▸ **Document segment**:
:::::

Table 1 describes the characteristics of the grafts according to the modified Maastricht donor classification. Stratification according to donor type showed no differences in renal function estimated as serum creatinine 1 yr after transplant (type I, 1.63 ± 0.10; type II, 1.39 ± 0.09; type III, 1.42 ± 0.09; type IV 1.85 ± 0.5; and type V, 2.17 ± 0.87 mg/dl; P = 0.453). However, differences were shown in graft survival (P = 0.002) (Figure 2), with relative risks using the type I donors as the reference category of 0.88 (95% CI, 0.09 to 8.51) for type II, 2.39 (95% CI, 0.25 to 22.99) for type III, 3.79 (95% CI, 0.39 to 36.43) for type IV, and 9.48 (95% CI, 2.37 to 37.99) for type V. It should be noted that 54 of the 90 kidneys procured from subjects who died on the street showed primary function. Worst survival rates were shown by kidneys obtained from donors suffering unexpected cardiac arrest in intensive care (type V); 33% of these grafts never functioned. Because the ischemia time sustained by these kidneys had been short, this prompted us to review the medical history of the corresponding donors. The review disclosed that before irreversible cardiac arrest, these donors had suffered several other cardiac arrests accompanied by hypotension that was difficult to manage and the requirement for vasoconstrictive agents. There were also cases of cardiopulmonary dysfunction. The donors had been chosen during the initial stages of the NHBD program and, in view of the poor results, more restrictive acceptance criteria for kidneys from this type of donor were adopted, including a maximum time of oligoanuria before cardiac arrest of 60 min. Patient survival was similar when the transplants were stratified according to NHBD type (P = 0.438).
Table 1: General characteristics of NHBD and HBD transplants performed at the Hospital Clinico San Carlos (Madrid, Spain) from 1989 to 1998a
Figure 2: Actuarial graft survival in NHBD transplants according to modified Maastricht categories. Data were obtained from the Hospital Clinico San Carlos (Madrid, Spain) over the period 1989-1998.
The NHBD program shows two clearly distinguishable periods. The first, from 1989 to 1992 in which 17 transplants were performed (five type II and 12 type V), may be considered the starting period, or stage I. For several reasons mainly concerning hospital infrastructure, no further transplant was performed until 1995 when the second stage of the program was initiated. This period, including 78 transplants (54 type I, 14 type II, six type III, four type IV, and zero type V), extends to October 1998. It may be observed that NHBD represent an increasing proportion of the donor pool (from 11% in 1995 to the current 37.7%).

:::::

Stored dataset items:
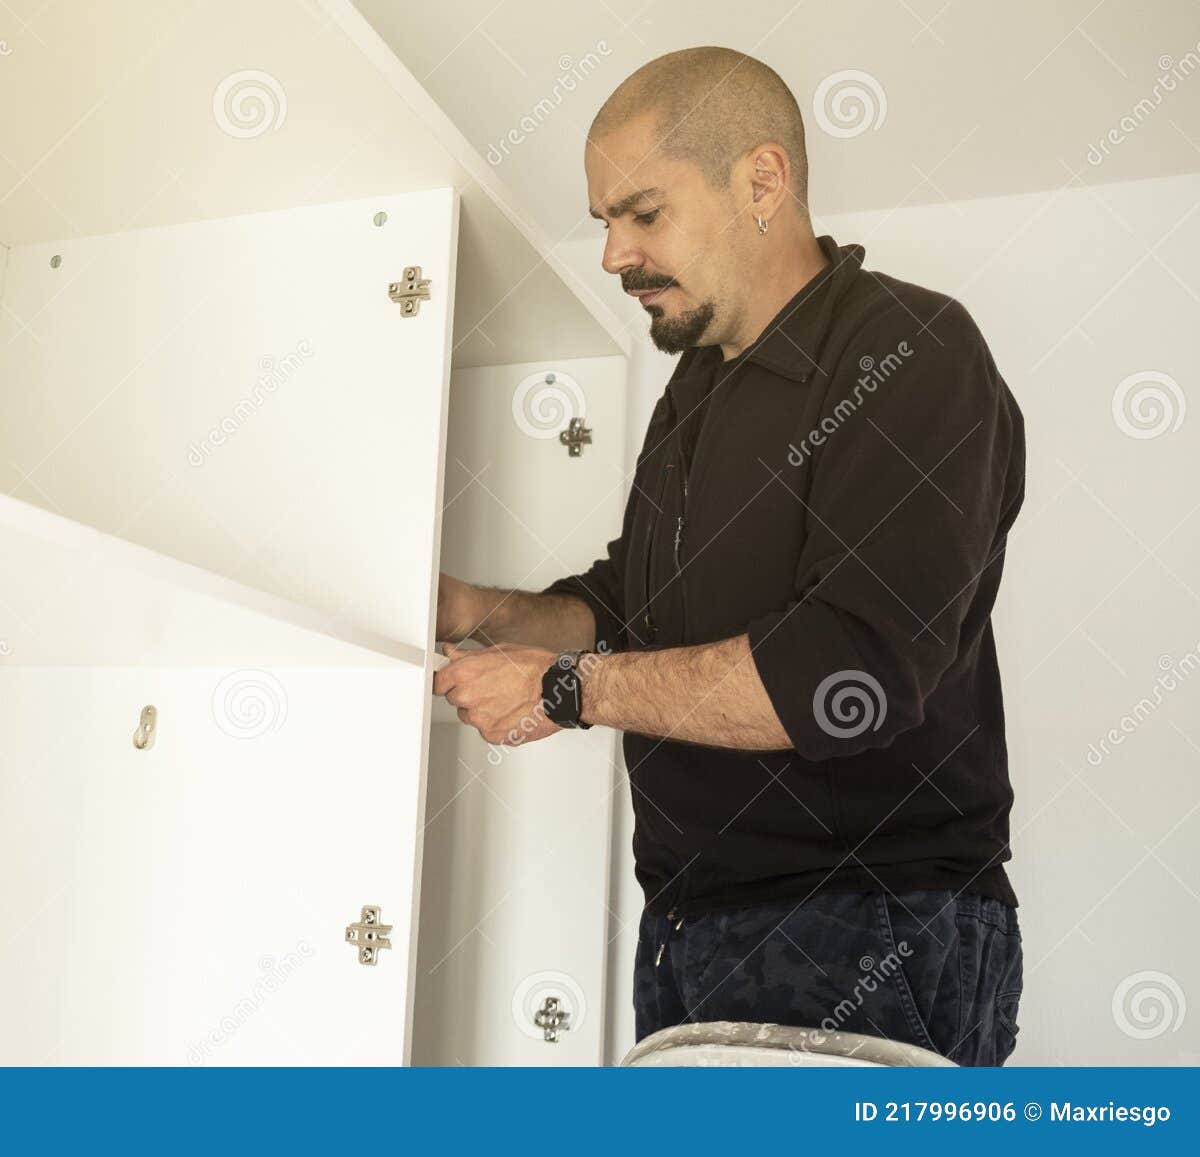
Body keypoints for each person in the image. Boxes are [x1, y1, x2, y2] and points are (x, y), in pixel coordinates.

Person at [432, 46, 1026, 1066]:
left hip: (865, 918)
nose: (612, 254)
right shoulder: (696, 390)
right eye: (604, 221)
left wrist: (566, 689)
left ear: (762, 181)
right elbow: (631, 607)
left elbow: (848, 674)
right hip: (685, 924)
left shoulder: (908, 348)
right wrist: (474, 609)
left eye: (642, 213)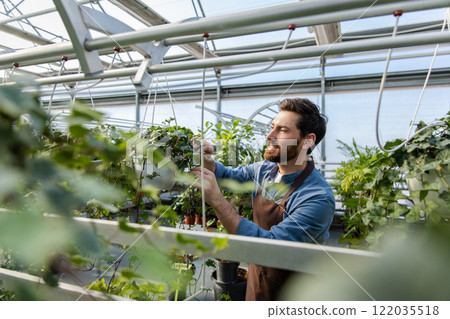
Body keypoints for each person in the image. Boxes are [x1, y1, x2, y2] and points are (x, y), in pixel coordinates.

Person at [191, 98, 335, 301]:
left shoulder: (316, 197)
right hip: (257, 280)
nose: (269, 136)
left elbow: (270, 246)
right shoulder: (265, 171)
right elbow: (227, 174)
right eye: (272, 127)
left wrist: (217, 200)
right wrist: (205, 159)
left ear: (308, 140)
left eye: (282, 130)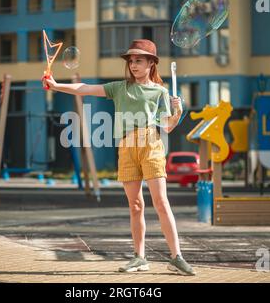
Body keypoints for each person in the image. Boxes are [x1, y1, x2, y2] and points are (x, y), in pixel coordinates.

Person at [42, 39, 196, 276]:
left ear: (151, 64)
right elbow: (84, 89)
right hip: (126, 146)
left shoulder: (161, 92)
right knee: (135, 206)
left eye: (139, 60)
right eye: (131, 61)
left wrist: (178, 112)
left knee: (161, 203)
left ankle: (177, 257)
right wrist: (55, 85)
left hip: (150, 144)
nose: (133, 65)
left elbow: (167, 127)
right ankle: (139, 258)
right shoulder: (118, 87)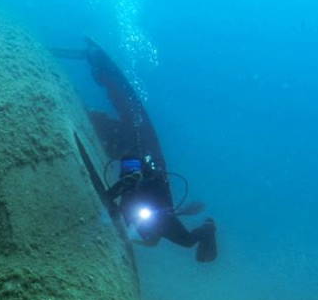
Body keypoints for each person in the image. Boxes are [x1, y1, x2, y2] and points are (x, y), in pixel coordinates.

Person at [78, 38, 218, 263]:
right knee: (173, 233)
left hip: (156, 208)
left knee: (187, 240)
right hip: (151, 203)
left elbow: (150, 239)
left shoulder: (137, 162)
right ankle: (103, 73)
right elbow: (131, 173)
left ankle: (208, 230)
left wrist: (108, 202)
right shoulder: (133, 158)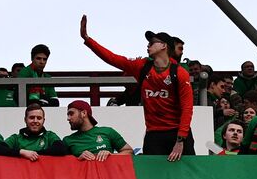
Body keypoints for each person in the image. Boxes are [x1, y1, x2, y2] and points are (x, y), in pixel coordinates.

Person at [80, 15, 194, 160]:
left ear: (164, 46)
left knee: (188, 175)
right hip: (153, 134)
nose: (148, 45)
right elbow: (113, 58)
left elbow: (187, 109)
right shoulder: (142, 66)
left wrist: (180, 140)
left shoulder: (179, 73)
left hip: (177, 133)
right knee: (151, 178)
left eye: (152, 42)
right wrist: (88, 39)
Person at [61, 99, 130, 160]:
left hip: (107, 174)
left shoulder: (108, 131)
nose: (68, 118)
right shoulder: (67, 140)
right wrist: (77, 159)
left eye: (71, 114)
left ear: (84, 113)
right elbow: (63, 165)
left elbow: (129, 151)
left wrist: (111, 156)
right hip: (83, 174)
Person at [0, 105, 67, 160]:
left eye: (39, 118)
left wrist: (33, 154)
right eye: (32, 117)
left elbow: (61, 149)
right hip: (22, 175)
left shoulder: (49, 136)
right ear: (25, 120)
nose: (35, 121)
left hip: (44, 175)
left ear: (43, 120)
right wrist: (21, 152)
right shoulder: (16, 138)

:::::

Copy the stretch of the transplant passage from "The NHBD program shows" through "the current 37.7%).", substituting "initial period" for "starting period".

▸ **Answer area**:
The NHBD program shows two clearly distinguishable periods. The first, from 1989 to 1992 in which 17 transplants were performed (five type II and 12 type V), may be considered the initial period, or stage I. For several reasons mainly concerning hospital infrastructure, no further transplant was performed until 1995 when the second stage of the program was initiated. This period, including 78 transplants (54 type I, 14 type II, six type III, four type IV, and zero type V), extends to October 1998. It may be observed that NHBD represent an increasing proportion of the donor pool (from 11% in 1995 to the current 37.7%).